Now check the temperatures again. This should have surely brought down the temperature by a big margin and into the safety zone. And with that your problem of  laptop getting over heated (users can feel it by touching the keyboard) and computers shutting down automatically will get solved.

So remember, if your computer is shutting down automatically while gaming or doing resource hungry work on computer then do make a point to check out temperatures first.

P.S. : Many readers have mentioned in their feedback that even though this article is about pc and laptop's over heating issues, I've not mentioned enough for those with laptops. This is true, but as I've mentioned earlier in the article, a laptop should not be opened if its covered under warranty and for average users it is advisable to get the cleaning job done by service centre technicians.

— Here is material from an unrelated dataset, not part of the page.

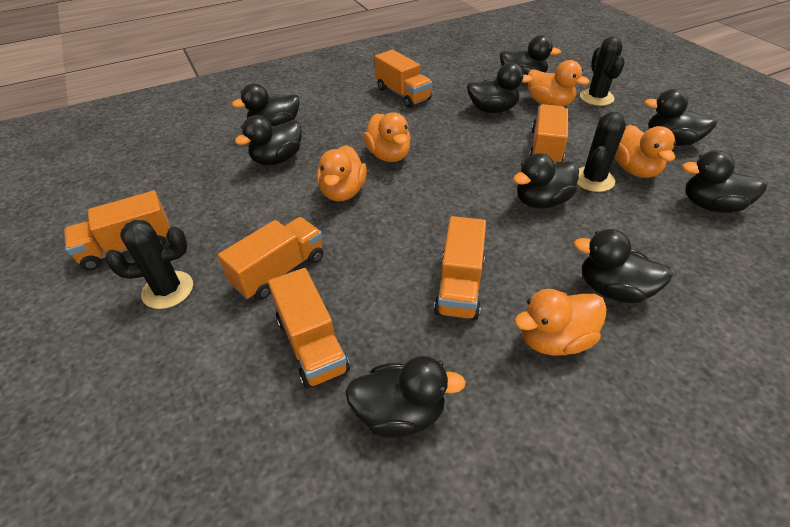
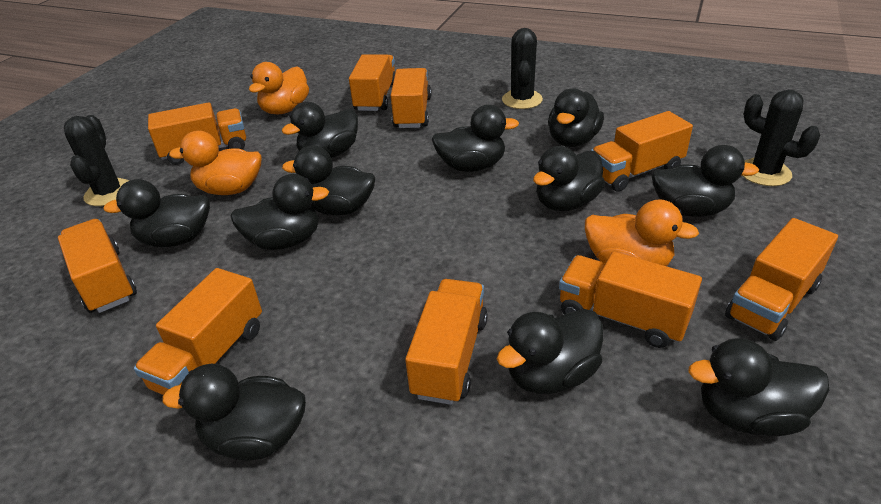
black duck: [232,83,299,126] [235,115,302,165] [345,356,466,438] [467,63,533,113] [500,35,561,75] [513,153,579,209] [573,229,673,303] [644,89,718,146] [682,150,767,213] = 9 -> [103,179,210,247] [162,364,306,461] [230,174,329,250] [282,102,358,158] [282,145,375,215] [432,105,519,172] [497,309,603,394] [533,146,605,211] [548,89,604,147] [652,145,759,217] [688,338,829,436] = 11
orange duck: [317,145,367,202] [363,112,411,162] [514,289,607,356] [528,60,590,106] [615,125,676,178] = 5 -> [169,131,261,195] [249,62,309,115] [585,199,699,266] = 3
orange truck: [64,191,170,270] [218,217,323,300] [268,268,350,388] [374,50,432,108] [434,216,486,320] [529,104,568,164] = 6 -> [58,219,137,313] [134,268,262,395] [148,102,246,165] [349,54,396,111] [391,68,432,128] [405,279,488,405] [559,251,702,348] [591,111,693,192] [725,218,838,341] = 9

At the most get a laptop cooler which will help dissipate the heat efficiently and help keep the laptop cool. Google out for the images, there are loads of them in various sizes and shapes.

But I do mean to put up a detailed article for laptop maintenance and therefore one will have to wait a little for that article. In the meanwhile, one may unscrew the compartment cover (on the back side) just beneath the exhaust fan (usually will be the top right one) and give the dust a good blow up till the area gets cleaned up. One will definitely notice a considerable change in the operating temperatures. For some models of HP/Compaq, doing this will be difficult because the processor and its exhaust system is not easily exposed and reach to that area will require opening and/or disconnecting several components of the motherboard, which I would not suggest. For most other brands, accessing that area is just about opening the cover on the top right hand corner on the back face of the laptop.

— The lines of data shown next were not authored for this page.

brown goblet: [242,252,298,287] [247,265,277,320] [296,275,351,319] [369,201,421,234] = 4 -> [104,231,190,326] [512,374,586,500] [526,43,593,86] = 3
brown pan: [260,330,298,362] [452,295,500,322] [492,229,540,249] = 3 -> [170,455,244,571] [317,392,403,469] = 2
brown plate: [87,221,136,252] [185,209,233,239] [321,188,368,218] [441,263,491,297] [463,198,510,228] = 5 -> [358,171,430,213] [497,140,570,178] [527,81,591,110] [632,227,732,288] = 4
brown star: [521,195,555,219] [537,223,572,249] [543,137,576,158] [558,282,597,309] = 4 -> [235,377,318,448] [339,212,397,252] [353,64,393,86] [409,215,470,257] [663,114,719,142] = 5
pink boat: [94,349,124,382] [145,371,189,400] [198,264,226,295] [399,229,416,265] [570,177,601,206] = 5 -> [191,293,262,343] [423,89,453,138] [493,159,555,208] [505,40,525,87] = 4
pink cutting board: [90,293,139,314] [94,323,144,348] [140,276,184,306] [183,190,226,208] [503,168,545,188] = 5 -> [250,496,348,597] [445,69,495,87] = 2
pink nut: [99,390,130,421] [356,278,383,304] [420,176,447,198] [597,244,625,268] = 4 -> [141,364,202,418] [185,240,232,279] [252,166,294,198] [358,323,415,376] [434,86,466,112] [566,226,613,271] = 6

Do remember to keep your laptop or computer in a dust free place or at least keep it away from dust and clean up the surroundings as regularly as possible. In case the above mentioned methods do not work for you, or if you face any kind of problem, then shoot up a request through the contact form via the Contact page.

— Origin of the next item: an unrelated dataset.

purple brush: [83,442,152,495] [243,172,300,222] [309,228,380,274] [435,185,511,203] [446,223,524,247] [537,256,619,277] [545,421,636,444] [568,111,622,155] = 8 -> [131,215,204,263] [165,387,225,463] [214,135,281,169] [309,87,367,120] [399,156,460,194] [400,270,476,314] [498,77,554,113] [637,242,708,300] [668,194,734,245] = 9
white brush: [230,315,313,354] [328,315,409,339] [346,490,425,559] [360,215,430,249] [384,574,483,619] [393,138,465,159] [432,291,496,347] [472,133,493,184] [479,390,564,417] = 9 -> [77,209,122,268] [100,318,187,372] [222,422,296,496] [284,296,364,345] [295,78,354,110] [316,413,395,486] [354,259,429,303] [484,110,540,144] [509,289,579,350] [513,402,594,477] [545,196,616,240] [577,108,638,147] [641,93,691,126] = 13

Note: the images used here are all from Google image search and not mine. I do not claim copyright for any of these images.They belong to their respective authors.

8 comments:

Anonymous said...

Thanks for your help, this explanation that you make is a big contribution with us that have a same problem why our computer hangs up. But a little more problem your..... cant work for me!

optimystix said...

if you could explain a little about your problem then we could help you out too. this solution is generic and for the most common problem with overheated computers. there may be user specific problems too. spell out your problem and we will try our best to help

Enthu said...

My HP Pavillion laptop is becoming very hot when I use Linux. Does the OS really make a difference?

optimystix said...

Hi Enthu

the OS has got virtually no role in making the laptop hot. As mentioned in the post above, it is getting hot either due to dust accumulation on the vents or due to the thermal paste having dried out.

what temps are you getting on idle and load ?

Anonymous said...

Nice post.Very useful.

PCCare247 said...

Good work. The information you shared is really useful. Thanks.

Anonymous said...

I am already done to this process and also i cleaned the motherboard using denatured alcohol.. but still hanging after few minutes

Optimystix said...

is the hanging due to overheating? did you compare the temperature if it has dropped or not after the cleanup process?

If this has not helped then you might need to ensure the following -
- thermal paste layer applied to the processor is thin and evenly spread
- the heatsink sits tight over the processor
- check the RPM of the fan and see if they are running at proper speeds (2k RPM minimum maybe)

If these do not help, there might be other elements responsible such as corrupt software, virus\malware etc.

If you wish, I could help diagnose remotely over Team Viewer, with your permission ofcourse.